Bagi saya, suasana ngeri yang terasa begitu nyata ini bisa menghibur saya. Meski awalnya ada rasa sedikit takut, tapi setelah beberapa lama berada di dalam wahana, saya justru menikmati permainan wahana ini. Satu demi satu ruangan yang saya masuki menyajikan suasana rumah setan dengan tema cerita yang berbeda beda, dari mulai hantu kuburan, hantu rumah sakit, pocong, suster ngesot, hingga hantu kekinian ala Valak. Apalagi rombongan saya anak anak dan wanita, suasana jadi makin seru. Teriakan dan jeritan hantu yang ada di wahana kalah dengan jeritan anak anak dan cewek rombongan saya. Sesekali saya ikutan teriak-teriak untuk menambah heboh suasana, dan memancing mereka  untuk teriak. Nggak Cuma itu, saya memancing mereka untuk lari sambil teriak teriak. Seru lah pokoke...

Perasaan plong terlihat di wajah rombongan saya saat berada di ujung lorong Penjara Hantu. Sambil ngos ngosan karena teriak teriak sambil sesekali lari, mereka menceritakan keseruan memasuki wahana Penjara Setan.

Tapi, keseruan di wahana ini belum berakhir. Di belakang wahana, para pengunjung bisa mengabadikan keseruan mereka dengan berfoto 3D dengan aneka pillihan background yang menarik, yang bertemakan Horor. Saya dan rombongan malah banyak menghabiskan waktu di wahana foto ini daripada di dalam ruangan Penjara Setan. Seni lukisan di ruang foto 3D nya keren, seperti nyata, padahal itu lukisan 2 dimensi, tapi hasil fotonya seperti 3 Dimensi. Ini dia keseruan saya di ruangan berfoto.



Berfoto dengan si Valak :)

Setelah puas berfoto ria, tak lupa saya mengupload hasil foto ke media sosial instagram.

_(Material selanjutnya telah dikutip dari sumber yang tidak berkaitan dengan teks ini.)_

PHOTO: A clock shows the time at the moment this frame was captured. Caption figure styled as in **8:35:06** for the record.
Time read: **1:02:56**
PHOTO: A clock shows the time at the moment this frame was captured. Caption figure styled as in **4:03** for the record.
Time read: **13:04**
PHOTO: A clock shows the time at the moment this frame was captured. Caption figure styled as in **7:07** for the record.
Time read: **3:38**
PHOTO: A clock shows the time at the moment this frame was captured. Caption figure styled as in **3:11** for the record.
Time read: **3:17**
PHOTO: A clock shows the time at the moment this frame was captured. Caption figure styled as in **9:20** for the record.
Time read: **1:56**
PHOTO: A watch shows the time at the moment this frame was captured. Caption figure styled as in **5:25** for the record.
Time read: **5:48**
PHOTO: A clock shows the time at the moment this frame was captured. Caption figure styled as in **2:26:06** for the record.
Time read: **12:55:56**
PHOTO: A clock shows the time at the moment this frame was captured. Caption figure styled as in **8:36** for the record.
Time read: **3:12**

Kebetulan ada kontest foto berhadiah ratusan ribu rupiah yang diadakan oleh pengelola Wahana Setan. Lumayan kan kalo menang, bisa dapet hadiah voucher belanja.

Penjara Setan telah hadir sejak tanggal 10 Juni lalu, dan telah dikunjungi lebih dari 13.500 orang. Wahana ini beroperasi selama PRJ berlangsug di Kemayoran. Makanya, buat kamu yang mengaku punya nyali, wajib mengunjungi wahana ini, dijamin seru, serem dan kocak.

Manajer Live Action Penjara Setan, Josept Koko Hardjanto mengatakan, melalui Penjara Setan, mereka ingin menghadirkan paradigma baru mengenai rumah hantu. Di zaman sekarang, selain efek dihantui, masyarakat juga bisa merasakan manfaat lain dari rumah hantu, seperti meningkatkan andrenalin, rasa gembira, dan meningkatkan kualitas hubungan antar teman dan keluarga.


Penjara Setan beroperasi mulai Pkl. 15:30 sampai 23:00 WIB di hari biasa dengan tarif Rp. 30.000,-, dan Pkl. 10:00 sampai 23:00 WIB di hari libur dan akhir pekan dengan tarif Rp. 35.000,-. Yuk yang mau lihat setan dengan bentuk dan rupa yang nyaris mirip dengan aslinya, bisa merepat ke wahana Rumah Setan di Pekan Raya Jakarta Kemayoran.